# Playing with fire



## natenaaron (Jun 24, 2013)

If this is the wrong place please move it, and maybe this is an old beat to death topic, but….

I don't think I am over stepping my bounds when I say people on this site are playing with fire. I have seen many projects that are decorated with trade marked college logos. Bad idea unless you have really deep pockets and can either afford the licensing fees or the judgements when you land in court.

The projects are cool, well built and I am sure sell well. The problem is, a hobby woodworker selling things at a craft sale, or on etsy, or on ebay, is not going to be able to afford the fees.

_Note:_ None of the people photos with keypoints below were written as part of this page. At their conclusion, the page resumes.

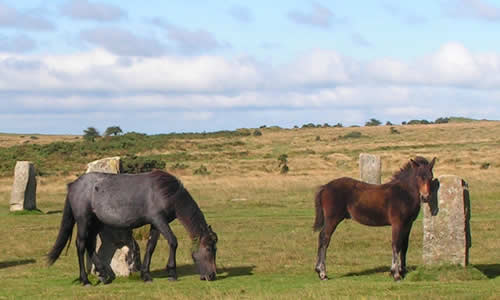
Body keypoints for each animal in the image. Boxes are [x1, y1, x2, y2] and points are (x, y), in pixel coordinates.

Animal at [47, 170, 218, 284]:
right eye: (209, 249)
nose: (212, 276)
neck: (166, 192)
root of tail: (73, 185)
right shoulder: (159, 220)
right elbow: (173, 242)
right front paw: (172, 273)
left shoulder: (156, 224)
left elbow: (151, 246)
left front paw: (146, 275)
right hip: (83, 220)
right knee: (81, 245)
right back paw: (85, 280)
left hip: (95, 222)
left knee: (89, 245)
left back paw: (104, 275)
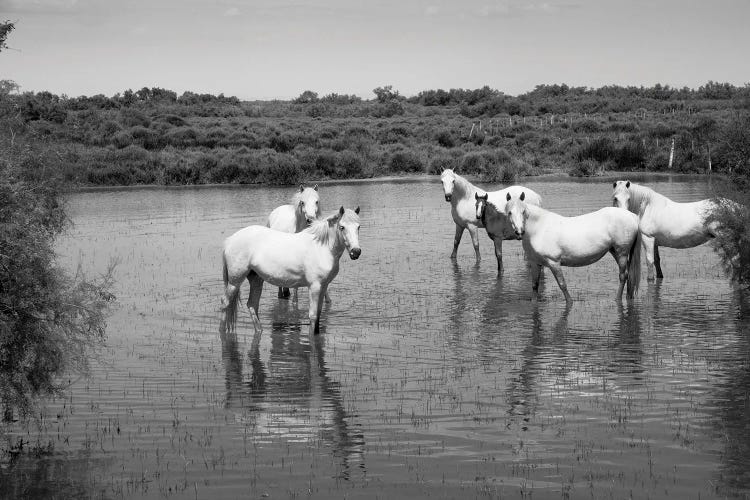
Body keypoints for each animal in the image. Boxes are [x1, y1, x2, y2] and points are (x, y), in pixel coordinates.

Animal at [223, 205, 362, 338]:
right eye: (342, 227)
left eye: (358, 227)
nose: (356, 252)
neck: (321, 247)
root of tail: (229, 240)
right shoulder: (315, 287)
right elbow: (313, 316)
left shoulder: (324, 286)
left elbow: (318, 316)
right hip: (235, 282)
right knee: (225, 303)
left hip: (256, 279)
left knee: (252, 305)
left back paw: (259, 331)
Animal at [502, 190, 644, 300]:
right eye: (509, 212)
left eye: (523, 211)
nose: (519, 232)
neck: (539, 228)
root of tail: (633, 216)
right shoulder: (535, 263)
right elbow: (535, 286)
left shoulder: (554, 262)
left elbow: (562, 285)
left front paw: (570, 302)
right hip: (614, 251)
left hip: (622, 252)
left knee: (623, 276)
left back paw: (617, 299)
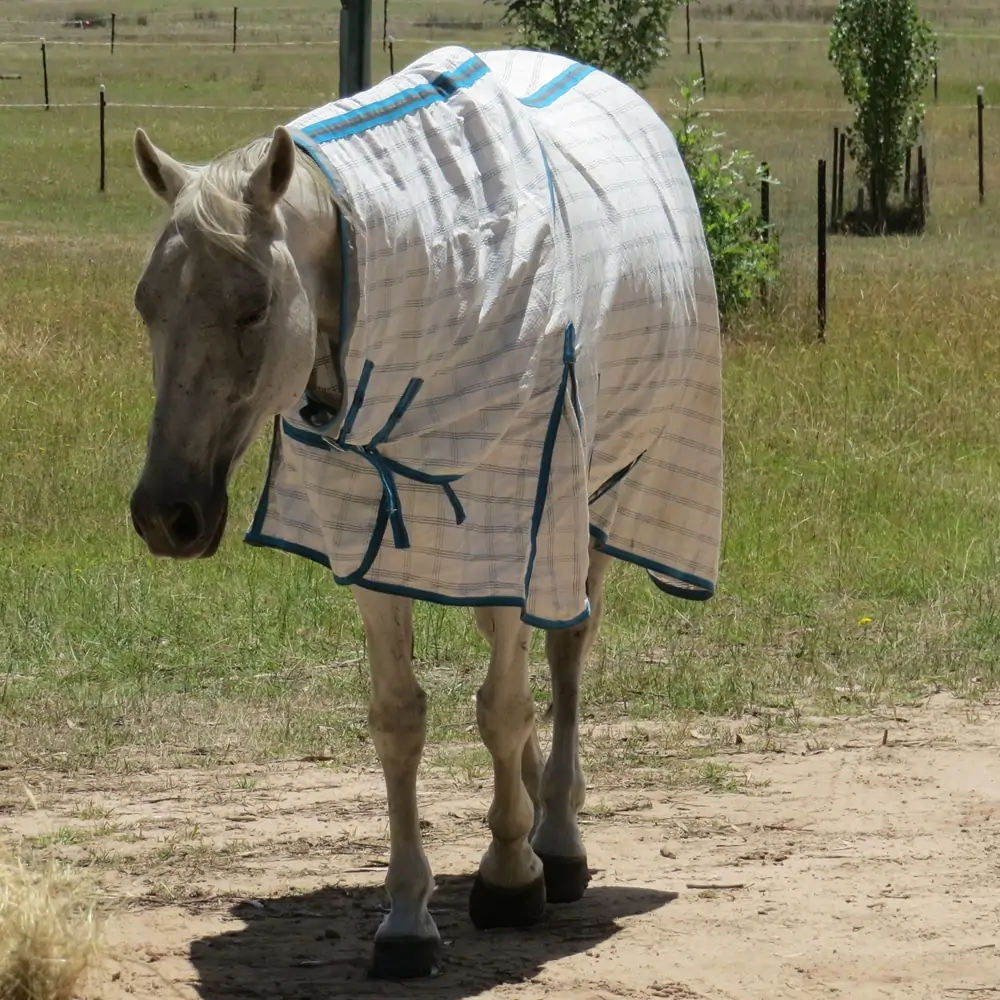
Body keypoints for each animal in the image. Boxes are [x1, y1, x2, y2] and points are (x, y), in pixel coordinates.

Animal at [128, 45, 723, 979]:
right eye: (146, 304)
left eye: (253, 305)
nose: (166, 514)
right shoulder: (373, 540)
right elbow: (401, 719)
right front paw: (407, 917)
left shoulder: (521, 514)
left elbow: (504, 705)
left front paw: (511, 874)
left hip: (588, 505)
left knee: (565, 655)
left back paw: (557, 838)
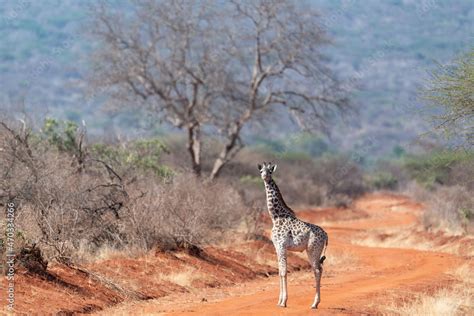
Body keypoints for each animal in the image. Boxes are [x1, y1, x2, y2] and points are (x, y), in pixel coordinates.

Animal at [258, 162, 328, 308]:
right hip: (313, 251)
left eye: (270, 171)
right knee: (319, 269)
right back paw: (315, 302)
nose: (264, 176)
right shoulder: (277, 247)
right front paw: (279, 301)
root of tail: (325, 235)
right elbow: (280, 271)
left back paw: (314, 304)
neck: (276, 216)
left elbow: (284, 271)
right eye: (261, 171)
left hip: (313, 250)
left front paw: (283, 302)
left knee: (317, 270)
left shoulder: (281, 245)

Here is one example how a college feels about the situation. See number 6 specifically
http://www.licensing.arizona.edu/faqs.php

Here is how the University of Oregon feels about it.
http://uomarketing.com/licensing/policy/

University of Oregon does not even own their own duck logo and have to license it (scroll to the bottom)
http://uomarketing.com/licensing/policy/

They don't take this lightly 
http://www.asu.edu/counsel/brief/trademark.html#appendix3

My question is why would someone do this, when the item quality stands by itself? A perfect example is the magnetic bottle opener in the gallery. A great item that does not need the college logo.

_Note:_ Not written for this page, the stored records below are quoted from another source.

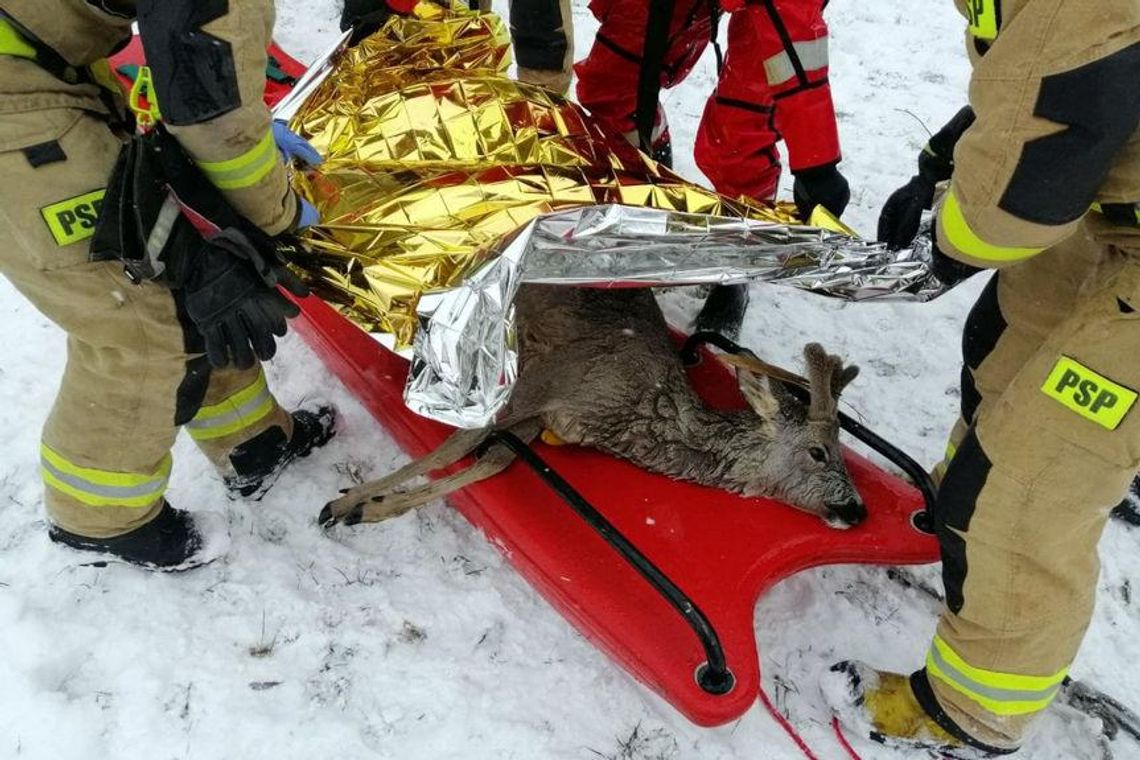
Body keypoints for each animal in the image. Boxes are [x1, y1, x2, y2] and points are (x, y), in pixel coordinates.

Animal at [321, 283, 861, 528]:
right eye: (819, 451)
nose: (857, 509)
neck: (634, 415)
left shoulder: (545, 416)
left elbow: (494, 461)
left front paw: (372, 507)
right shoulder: (541, 380)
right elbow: (452, 448)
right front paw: (346, 502)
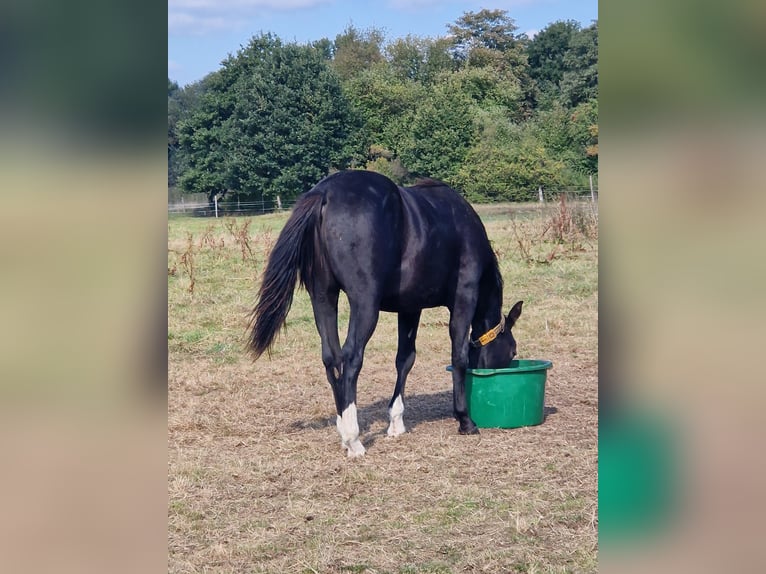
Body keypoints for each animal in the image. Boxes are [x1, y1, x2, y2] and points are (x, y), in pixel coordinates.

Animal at [248, 170, 523, 457]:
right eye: (513, 350)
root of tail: (324, 193)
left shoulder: (410, 308)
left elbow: (405, 359)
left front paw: (396, 422)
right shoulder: (464, 298)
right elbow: (458, 356)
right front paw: (465, 420)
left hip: (323, 298)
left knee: (332, 358)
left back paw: (343, 427)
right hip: (365, 305)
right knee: (351, 357)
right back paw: (353, 439)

You might never get caught, you might never have to worry about it, but why take the chance?


----------



## UpstateNYdude (Dec 20, 2012)

Probably because no one is mass marketing them and making a profit big enough to make a college care.


----------



## jackthelab (Jan 10, 2011)

I agree with Nate. It may sound like a small deal - one person who may make a couple of items for sale but you run the VERY REAL chance of problems. Personally, I would never make anything for sale associated with college or professional sports except for my own use. I guess it is up the individual person to make their own decision about it but to me it just isn't worth it.


----------



## mporter (May 5, 2011)

I sell tons of Mizzou stuff. I own the licencing right to the MU emblem. It doesn't cost that much to get the licence.


----------